32. Section 515(b)(20) extends the period of responsibility to 10 years for lands where average annual precipitation is less than 26 inches per year.

33. Section 515(b)(20) contemplates triggering the time period "after the last year of augmented seeding, fertilizing, irrigation, or other work in order to assure compliance with paragraph (19) . . . ."

34. The NCA also alleges that theSecretary afforded an inadequate opportunity to comment on 30 C.F.R. § 817.124. It believes the Secretary failed to provide adequate notice and opportunity to comment, as required by 5 U.S.C. § 553. This objection is without merit.

Section 4 of the Administrative Procedure Act, 5 U.S.C. § 553, requires a final regulation to be within the scope of the notice of proposed rule. Ethyl Corp. v. EPA, 541 F.2d 1, 48 [6 ELR 20267] (D.C. Cir. 1976), cert. denied, 426 U.S. 941. Herein, the prepublication draft of the regulation, noticed in the Federal Register on July 24, 1978, 44 Fed. Reg. 31954, required underground operators to provide a warrant guarantee against subsidence damage to surface structures. The preamble of the proposed rule, published on September 18, 1978, stated the drafters:

considered and rejected alternative language which would have required the operator to assume liability for subsidence damage, purchase a non-cancellable property insurance policy in favor of the surface owner . . . .

43 Fed. Reg. 41784 (1978). The prepublication draft and the preamble provided sufficient notice to alert the public that the regulation finally adopted was under consideration.

35. The NCA also raises a taking issue with respect to this regulation. The court previously decided that constitutional questions appurtenant to taking are premature.

36. The court reiterates the Secretary's representation that a warrant must be obtained before entering any building. In re Surface Mining Regulation Litigation, 456 F. Supp. 1301, 1317 (D.D.C. 1978). This applies whether the mining area is permitted, a non-permit exploration area, or an unpermitted operation.

37. The court has established that both phrases of the first sentence of § 521(d) refer back to "enforcement provision." See opinion at I.C. 4 (citizen access). The procedural requirement of de novo review thereby is encompassed by § 521(d).

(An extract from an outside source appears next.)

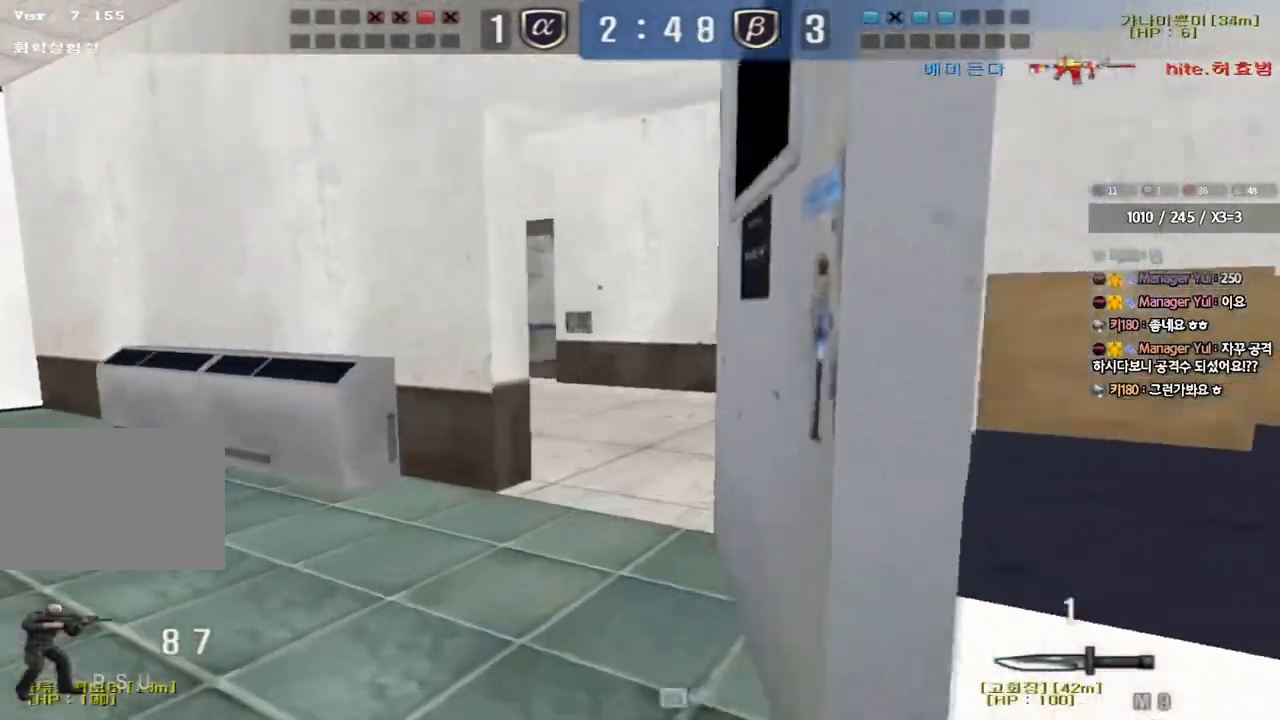
{"keys": ["a", "w"], "events": [[17, "a", "down"]]}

38. It appears that Virginia envisioned this possibility. Its legislature promulgated a provision for trial de novo review. But that statute provides:

[I]n the event the jury trial de novo provision provided for herein is disapproved by the Secretary, such provision shall be severable from this act and shall be of no effect.

Section 45.1-251 of the Code of Virginia, cited in Brief at 26.